Игровой полнометражный фильм «Рубеж» режиссёра Дмитрия Тюрина занял третье место в конкурсе «Лучезарного Ангела». Динамичная картина со спецэффектами неожиданно переносит зрителей из современности в 1940-е годы, обращаясь к событиям Великой Отечественной войны и поднимая весьма непростые вопросы, связанные с темой памяти.
– Дмитрий, скажите, пожалуйста, как возникла идея фильма «Рубеж» и что было наиболее трудным при создании кинокартины?
– Идея возникла у автора сценария Александра Шевцова, который известен своими сценариями фильмов «Мы из будущего». Мне позвонил продюсер Джаник Файзиев, которому сценарий показался интересным, и мы дальше вместе стали его разрабатывать, придумывать новые ходы.
– В этой истории было что-то такое, что лично для Вас было близко и важно?
– Мне показалась интересной и актуальной главная идея этого фильма. Речь идёт о необходимости помнить свои корни и знать о том, кем были наши предки. Кто всерьёз этим занимается? Кто в нашей стране знает своих предков дальше дедушки, в лучшем случае – прадедушки. 90% нашего населения не знает своих корней, считая, что это в порядке вещей. В то время как на Западе люди помнят несколько поколений, начиная с XVI–XVII вв., сохраняют память о своих предках и передают её своим детям. У нас этого не происходит, потому что ХХ век был очень страшным для нашей страны: и революция, и Гражданская война, и сталинские репрессии. Люди отказывались от родственников. И как-то мы привыкли к тому, что это неважно. Мы Иваны, не помнящие родства. И дети наши такими будут. И о нас забудут через два поколения. Мне кажется, такое беспамятство очень страшно, и важно когда-то начать собирать эту информацию и передавать дальше своим детям. Мне хотелось, чтобы об этом задумались.

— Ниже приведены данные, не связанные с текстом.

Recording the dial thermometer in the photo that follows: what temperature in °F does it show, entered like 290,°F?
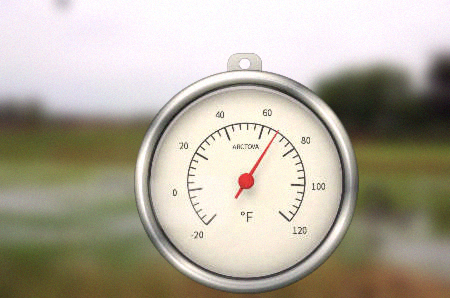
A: 68,°F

Фильм адресован молодой аудитории, то есть тем ребятам, которым пока есть, у кого спросить, у которых есть живые бабушки и дедушки. Вот у меня, к сожалению, уже никого нет, даже родителей. Я к сорока годам понял, что это важно, а спросить не у кого. И по каким-то крупицам приходится собирать информацию. Мой дед пропал без вести на войне, и сейчас, к сожалению, уже невозможно про него узнать. О прадеде вообще нет никакой информации. Это страшное беспамятство, которое нужно исправлять.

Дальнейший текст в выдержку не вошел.